9MFY13’s bottomline grew further with the help of margins expansion by 5.3ppts on the back of better economies of scale as well as better cost control and efficiency.

Logistic division continued to be profitable in 3QFY13 and we remain positive on the division, benefiting the group over the longer-term.

As for its Café Barbera business, we believe that the division would continue to bleed, albeit marginally. Thus far, Brahim’s have close down its outlet in Sunway Pyramid and also intend to close down its Setia Walk outlet. As such, we estimate that Café Barbera business would incur a smaller loss in FY13 (less than RM500k).

Airport restaurants, Dewina Hosts (reported under shares of results of JCE) continued to perform well and we expect the trend to continue on the back of increasing traffic flow in KLIA and LCCT/KLIA2.

The construction of its sugar refinery plant in Sarawak is progressing and is expected to commence operations in mid- FY15, as expected.

Risks

1) Pandemic outbreaks; 2) Termination of concession agreements; 3) Relatively elastic demand; and 4) Appreciation of US$ currency.

Forecasts

We upgraded our numbers on passenger carried by MAS, passenger movements in KLIA, LCCT and KLIA2. Margins were also expanded by 1% from efficiencies or economies of scale and tax rate was lowered to 33% from 37%, offset by the dilution post-private placement.
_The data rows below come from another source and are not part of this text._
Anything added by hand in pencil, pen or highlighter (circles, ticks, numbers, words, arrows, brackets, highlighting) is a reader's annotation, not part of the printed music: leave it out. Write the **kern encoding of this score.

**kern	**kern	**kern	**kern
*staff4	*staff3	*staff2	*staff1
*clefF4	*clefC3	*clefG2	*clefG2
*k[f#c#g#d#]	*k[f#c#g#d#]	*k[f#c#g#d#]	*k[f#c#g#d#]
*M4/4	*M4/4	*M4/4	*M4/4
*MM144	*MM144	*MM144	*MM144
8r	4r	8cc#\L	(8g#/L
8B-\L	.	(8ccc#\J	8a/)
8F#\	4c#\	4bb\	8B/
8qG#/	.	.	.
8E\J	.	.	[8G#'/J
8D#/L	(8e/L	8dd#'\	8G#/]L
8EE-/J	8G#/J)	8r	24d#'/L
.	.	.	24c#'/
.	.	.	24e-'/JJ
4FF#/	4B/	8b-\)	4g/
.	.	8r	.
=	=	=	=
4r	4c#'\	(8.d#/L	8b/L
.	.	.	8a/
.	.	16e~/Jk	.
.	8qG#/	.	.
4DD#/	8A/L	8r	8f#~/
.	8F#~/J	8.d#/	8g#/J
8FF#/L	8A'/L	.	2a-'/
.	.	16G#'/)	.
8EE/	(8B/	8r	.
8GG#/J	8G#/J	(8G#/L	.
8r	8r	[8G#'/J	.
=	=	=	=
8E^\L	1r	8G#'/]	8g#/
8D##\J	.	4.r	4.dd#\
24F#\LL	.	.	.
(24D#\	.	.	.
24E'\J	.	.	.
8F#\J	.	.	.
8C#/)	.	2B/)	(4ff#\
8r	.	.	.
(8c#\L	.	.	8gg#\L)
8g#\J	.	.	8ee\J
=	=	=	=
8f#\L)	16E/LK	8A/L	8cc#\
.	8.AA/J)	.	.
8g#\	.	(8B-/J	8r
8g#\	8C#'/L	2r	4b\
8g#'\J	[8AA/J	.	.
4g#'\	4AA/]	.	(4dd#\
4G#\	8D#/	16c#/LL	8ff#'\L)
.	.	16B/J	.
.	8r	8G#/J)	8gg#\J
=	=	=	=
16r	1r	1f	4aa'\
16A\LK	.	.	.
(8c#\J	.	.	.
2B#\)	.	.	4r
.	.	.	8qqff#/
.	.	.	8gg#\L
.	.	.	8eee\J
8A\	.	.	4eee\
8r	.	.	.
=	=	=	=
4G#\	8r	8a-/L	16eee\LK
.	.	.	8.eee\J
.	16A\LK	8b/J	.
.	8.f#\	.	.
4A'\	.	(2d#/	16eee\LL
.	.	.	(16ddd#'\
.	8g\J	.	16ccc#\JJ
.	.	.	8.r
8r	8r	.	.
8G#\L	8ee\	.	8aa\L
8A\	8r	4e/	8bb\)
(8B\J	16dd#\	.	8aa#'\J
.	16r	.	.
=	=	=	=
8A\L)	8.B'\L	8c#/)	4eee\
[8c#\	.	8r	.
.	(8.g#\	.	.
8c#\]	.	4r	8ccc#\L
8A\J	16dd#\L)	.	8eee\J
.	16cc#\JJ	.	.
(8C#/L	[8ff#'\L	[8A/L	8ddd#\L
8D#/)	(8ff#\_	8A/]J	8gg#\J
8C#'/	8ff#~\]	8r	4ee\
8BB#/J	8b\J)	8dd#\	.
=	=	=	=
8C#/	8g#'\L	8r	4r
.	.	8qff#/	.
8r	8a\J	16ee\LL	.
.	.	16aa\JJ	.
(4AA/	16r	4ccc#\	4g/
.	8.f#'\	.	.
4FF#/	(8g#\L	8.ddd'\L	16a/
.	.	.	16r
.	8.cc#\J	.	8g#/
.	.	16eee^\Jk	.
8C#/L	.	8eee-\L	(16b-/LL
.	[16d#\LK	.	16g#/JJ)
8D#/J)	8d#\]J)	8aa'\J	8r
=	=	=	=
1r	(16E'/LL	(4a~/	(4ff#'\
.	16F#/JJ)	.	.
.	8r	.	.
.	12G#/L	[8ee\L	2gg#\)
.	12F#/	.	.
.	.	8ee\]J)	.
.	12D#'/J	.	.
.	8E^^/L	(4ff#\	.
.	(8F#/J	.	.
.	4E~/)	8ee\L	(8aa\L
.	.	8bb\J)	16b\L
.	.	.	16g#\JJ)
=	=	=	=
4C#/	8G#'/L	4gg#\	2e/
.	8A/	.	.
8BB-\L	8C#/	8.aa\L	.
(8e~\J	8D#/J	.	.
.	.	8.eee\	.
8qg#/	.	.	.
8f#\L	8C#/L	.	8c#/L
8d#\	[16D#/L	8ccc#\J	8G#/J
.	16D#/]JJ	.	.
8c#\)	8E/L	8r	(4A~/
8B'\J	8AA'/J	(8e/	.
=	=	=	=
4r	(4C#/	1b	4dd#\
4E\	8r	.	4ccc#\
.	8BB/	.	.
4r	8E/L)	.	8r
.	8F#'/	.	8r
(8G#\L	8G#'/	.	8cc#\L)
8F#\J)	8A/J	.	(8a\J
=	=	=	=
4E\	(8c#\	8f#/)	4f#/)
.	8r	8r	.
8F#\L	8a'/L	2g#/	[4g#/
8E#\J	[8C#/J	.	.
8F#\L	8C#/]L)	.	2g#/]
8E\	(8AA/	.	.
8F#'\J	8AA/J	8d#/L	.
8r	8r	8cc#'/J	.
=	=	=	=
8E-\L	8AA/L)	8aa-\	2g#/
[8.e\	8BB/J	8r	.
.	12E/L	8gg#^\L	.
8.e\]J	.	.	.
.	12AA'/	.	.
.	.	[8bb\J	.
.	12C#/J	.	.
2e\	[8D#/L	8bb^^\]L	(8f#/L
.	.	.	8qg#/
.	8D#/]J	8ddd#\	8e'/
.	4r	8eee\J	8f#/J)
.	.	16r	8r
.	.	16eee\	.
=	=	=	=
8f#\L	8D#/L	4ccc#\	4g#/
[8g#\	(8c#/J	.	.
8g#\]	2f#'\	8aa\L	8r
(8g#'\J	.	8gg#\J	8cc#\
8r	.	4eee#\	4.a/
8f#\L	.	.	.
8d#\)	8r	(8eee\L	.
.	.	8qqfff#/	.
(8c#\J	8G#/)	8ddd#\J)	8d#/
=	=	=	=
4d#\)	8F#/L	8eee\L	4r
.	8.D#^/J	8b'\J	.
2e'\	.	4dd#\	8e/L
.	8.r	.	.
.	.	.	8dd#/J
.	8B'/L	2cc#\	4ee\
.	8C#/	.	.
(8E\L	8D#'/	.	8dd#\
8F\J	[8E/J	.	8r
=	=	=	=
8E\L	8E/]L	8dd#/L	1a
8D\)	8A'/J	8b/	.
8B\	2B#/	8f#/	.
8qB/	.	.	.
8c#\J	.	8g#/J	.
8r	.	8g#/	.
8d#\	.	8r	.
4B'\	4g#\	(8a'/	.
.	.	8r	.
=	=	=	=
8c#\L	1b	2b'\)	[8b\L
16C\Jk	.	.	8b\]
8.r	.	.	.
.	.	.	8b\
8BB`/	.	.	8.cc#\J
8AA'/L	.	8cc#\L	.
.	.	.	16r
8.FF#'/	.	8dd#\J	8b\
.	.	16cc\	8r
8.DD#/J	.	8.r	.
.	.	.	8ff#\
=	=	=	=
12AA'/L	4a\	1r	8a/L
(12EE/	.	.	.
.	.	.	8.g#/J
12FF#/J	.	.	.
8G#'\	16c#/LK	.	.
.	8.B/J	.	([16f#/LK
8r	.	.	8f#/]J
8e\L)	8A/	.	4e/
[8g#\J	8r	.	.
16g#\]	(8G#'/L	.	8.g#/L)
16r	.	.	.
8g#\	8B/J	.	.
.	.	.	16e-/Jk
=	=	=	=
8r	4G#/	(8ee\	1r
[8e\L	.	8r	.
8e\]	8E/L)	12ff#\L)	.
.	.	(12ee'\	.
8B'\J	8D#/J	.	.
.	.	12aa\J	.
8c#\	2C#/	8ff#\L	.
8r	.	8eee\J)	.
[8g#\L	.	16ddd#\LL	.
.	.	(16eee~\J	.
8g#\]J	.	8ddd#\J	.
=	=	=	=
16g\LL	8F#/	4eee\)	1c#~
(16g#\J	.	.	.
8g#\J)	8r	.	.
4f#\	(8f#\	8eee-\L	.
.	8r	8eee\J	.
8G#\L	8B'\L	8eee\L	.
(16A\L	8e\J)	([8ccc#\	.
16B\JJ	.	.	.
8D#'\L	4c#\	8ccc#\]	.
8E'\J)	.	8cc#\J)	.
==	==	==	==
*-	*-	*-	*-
Hence, FY13-15 EPS is upgraded by 4.3%-17.1%.

Rating

BUY

Positives – 1) Niche industry; 2) Sustainable earnings from long-term concession agreements; 3) Benefiting from rising air travel but unlike airlines, not impacted by yield compression, high jet fuel price and US$ costs; and 4) Additional boost from new sugar venture.

Negatives – (1) Earnings highly dependable on economic conditions/pandemics; (2) Delay in the opening of KLIA2 and sugar refinery plant in Sarawak; and (3) Additional borrowings for any asset injections could increase net gearing significantly.

Valuation

Post-earnings revision, we upgrade our recommendation and TP to BUY and RM2.13 (from RM1.56) respectively as we roll forward our valuations based on industry average of 14.9x FY15’s EPS and 7.0x FY15’s EV/EBITDA.